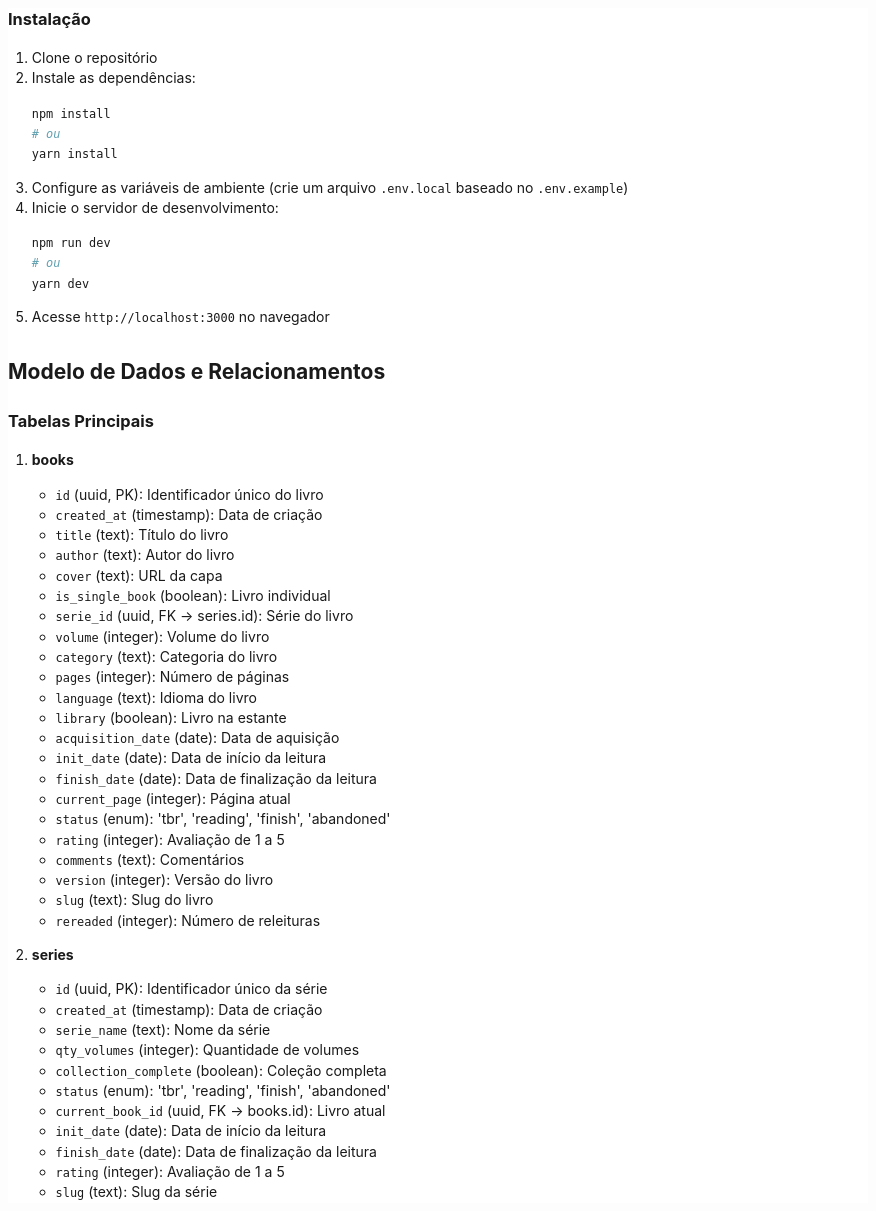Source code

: ### Instalação
1. Clone o repositório
2. Instale as dependências:
   ```bash
   npm install
   # ou
   yarn install
   ```
3. Configure as variáveis de ambiente (crie um arquivo `.env.local` baseado no `.env.example`)
4. Inicie o servidor de desenvolvimento:
   ```bash
   npm run dev
   # ou
   yarn dev
   ```
5. Acesse `http://localhost:3000` no navegador

## Modelo de Dados e Relacionamentos

### Tabelas Principais

1. **books**
   - `id` (uuid, PK): Identificador único do livro
   - `created_at` (timestamp): Data de criação
   - `title` (text): Título do livro
   - `author` (text): Autor do livro
   - `cover` (text): URL da capa
   - `is_single_book` (boolean): Livro individual
   - `serie_id` (uuid, FK → series.id): Série do livro
   - `volume` (integer): Volume do livro
   - `category` (text): Categoria do livro
   - `pages` (integer): Número de páginas
   - `language` (text): Idioma do livro
   - `library` (boolean): Livro na estante
   - `acquisition_date` (date): Data de aquisição
   - `init_date` (date): Data de início da leitura
   - `finish_date` (date): Data de finalização da leitura
   - `current_page` (integer): Página atual
   - `status` (enum): 'tbr', 'reading', 'finish', 'abandoned'
   - `rating` (integer): Avaliação de 1 a 5
   - `comments` (text): Comentários
   - `version` (integer): Versão do livro
   - `slug` (text): Slug do livro
   - `rereaded` (integer): Número de releituras

2. **series**
   - `id` (uuid, PK): Identificador único da série
   - `created_at` (timestamp): Data de criação
   - `serie_name` (text): Nome da série
   - `qty_volumes` (integer): Quantidade de volumes
   - `collection_complete` (boolean): Coleção completa
   - `status` (enum): 'tbr', 'reading', 'finish', 'abandoned'
   - `current_book_id` (uuid, FK → books.id): Livro atual
   - `init_date` (date): Data de início da leitura
   - `finish_date` (date): Data de finalização da leitura
   - `rating` (integer): Avaliação de 1 a 5
   - `slug` (text): Slug da série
=====
- **Work to be completed**
Write out every record above exactly, leaving no picture in the result.

- **Response area**
Source code

: ### Instalação
1. Clone o repositório
2. Instale as dependências:
   ```bash
   npm install
   # ou
   yarn install
   ```
3. Configure as variáveis de ambiente (crie um arquivo `.env.local` baseado no `.env.example`)
4. Inicie o servidor de desenvolvimento:
   ```bash
   npm run dev
   # ou
   yarn dev
   ```
5. Acesse `http://localhost:3000` no navegador

## Modelo de Dados e Relacionamentos

### Tabelas Principais

1. **books**
   - `id` (uuid, PK): Identificador único do livro
   - `created_at` (timestamp): Data de criação
   - `title` (text): Título do livro
   - `author` (text): Autor do livro
   - `cover` (text): URL da capa
   - `is_single_book` (boolean): Livro individual
   - `serie_id` (uuid, FK → series.id): Série do livro
   - `volume` (integer): Volume do livro
   - `category` (text): Categoria do livro
   - `pages` (integer): Número de páginas
   - `language` (text): Idioma do livro
   - `library` (boolean): Livro na estante
   - `acquisition_date` (date): Data de aquisição
   - `init_date` (date): Data de início da leitura
   - `finish_date` (date): Data de finalização da leitura
   - `current_page` (integer): Página atual
   - `status` (enum): 'tbr', 'reading', 'finish', 'abandoned'
   - `rating` (integer): Avaliação de 1 a 5
   - `comments` (text): Comentários
   - `version` (integer): Versão do livro
   - `slug` (text): Slug do livro
   - `rereaded` (integer): Número de releituras

2. **series**
   - `id` (uuid, PK): Identificador único da série
   - `created_at` (timestamp): Data de criação
   - `serie_name` (text): Nome da série
   - `qty_volumes` (integer): Quantidade de volumes
   - `collection_complete` (boolean): Coleção completa
   - `status` (enum): 'tbr', 'reading', 'finish', 'abandoned'
   - `current_book_id` (uuid, FK → books.id): Livro atual
   - `init_date` (date): Data de início da leitura
   - `finish_date` (date): Data de finalização da leitura
   - `rating` (integer): Avaliação de 1 a 5
   - `slug` (text): Slug da série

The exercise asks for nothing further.